Oh don't let it put you off, it's true I hate crickets but locusts aren't all that bad and mealies and roaches are easy peasie, and when push comes to shove I'd put up with all of them 10 times over for my magic, and I've only had her 2 weeks  sure ill get used to catching the little hoppers

They don't seem to escape from large faunariums if that's your worry, I've had mine in those for 8 weeks (since I got my Crestie) and not noticed any escapees, and I'm only on size 2's (ie teeny)


----------



## bhayward (Feb 25, 2012)

i use a exo terra large cricket keeper and havent had any escaped convicts yet(think miss ben would go nuts!!) and i just put apple or somthing in that tub with water in provided container then when it come to feeding i remove the tube and empty it into viv with derick!!

**INFORMATION PROVIDED:**
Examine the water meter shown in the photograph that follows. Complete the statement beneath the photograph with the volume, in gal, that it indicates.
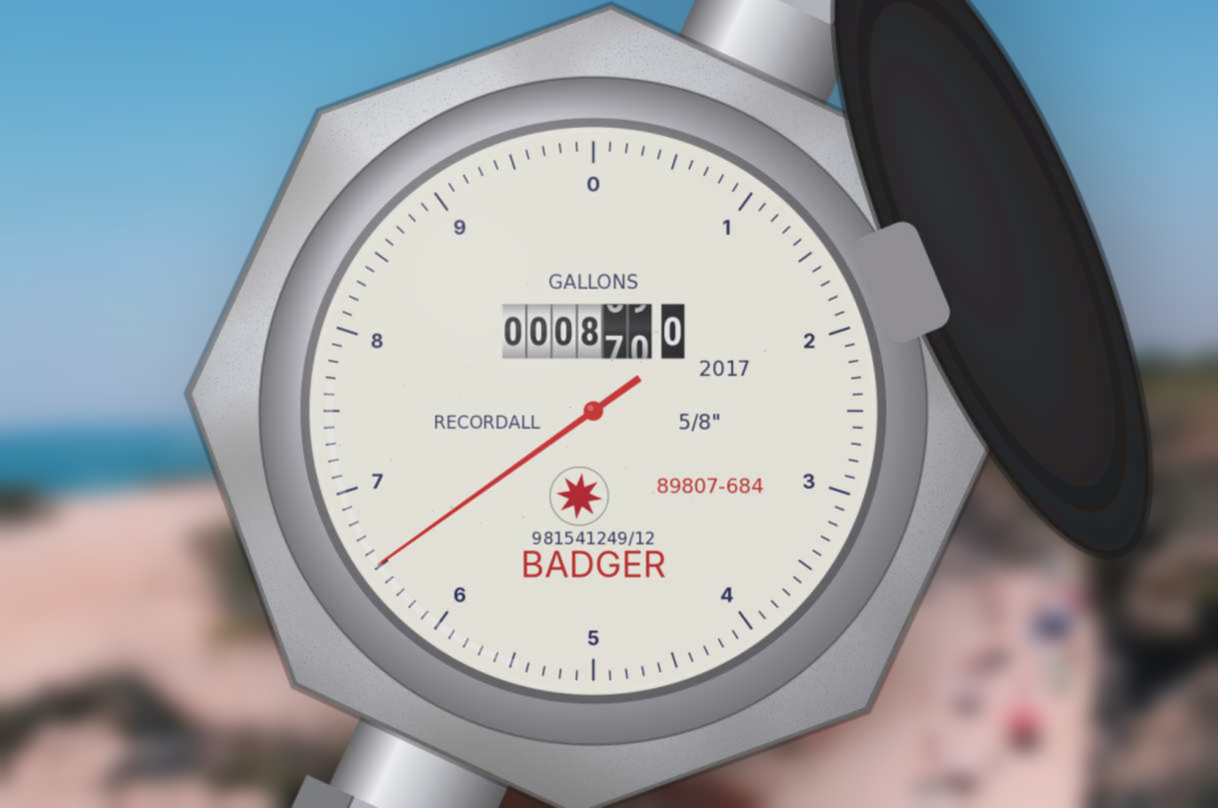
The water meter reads 8696.5 gal
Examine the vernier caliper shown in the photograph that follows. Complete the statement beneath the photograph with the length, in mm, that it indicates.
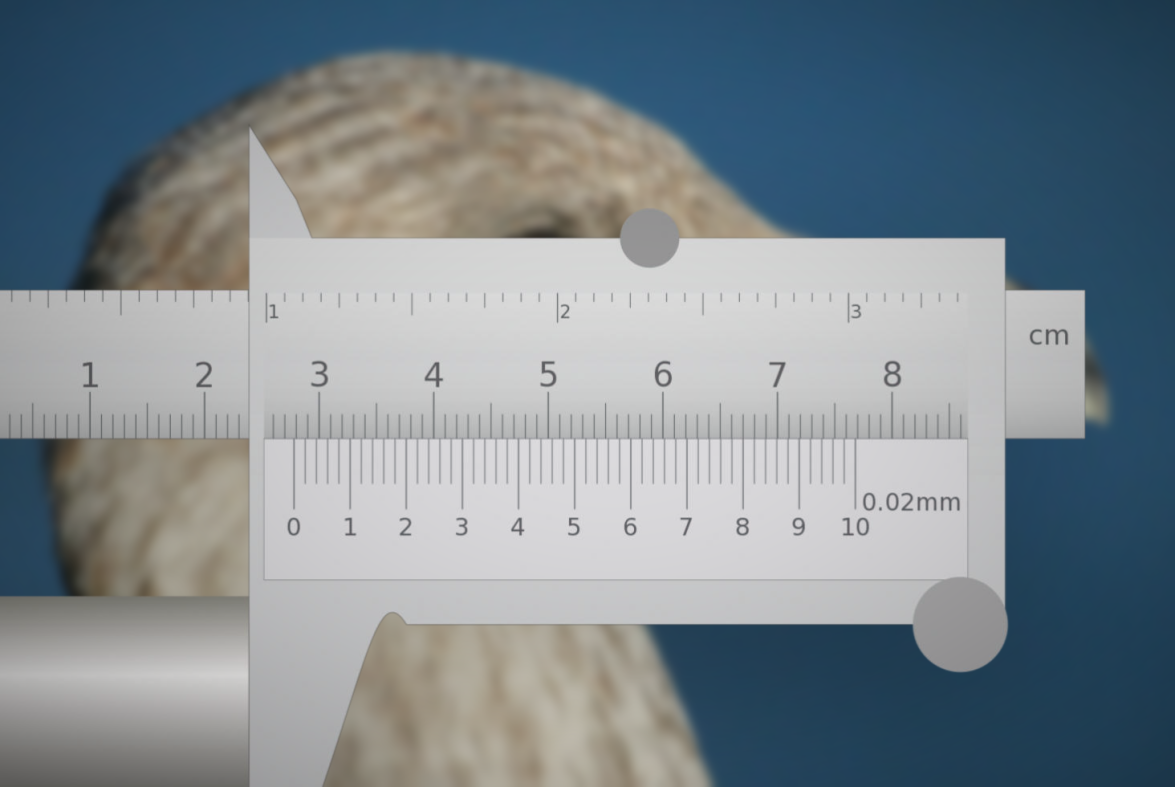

**WHAT YOU WILL DO:**
Please carry on the forum thread about keeping live feeder insects from where it stops, starting after its last sentence.

**EXERCISE RESPONSE:**
as i live in germany i cover the cricket feed with terracrick by jbl as this contains cal then i give derick fresh veg daily with lucky reptile bearded dragon mix in either candy mix or normal then twice a week give him pellets aswel


----------



## superharber (Jan 1, 2012)

what size locusts, would you feed a 6months old gecko? im looking on livefoods.co.uk


----------



## AnnieM (Nov 4, 2011)

Mine have small/medium from there.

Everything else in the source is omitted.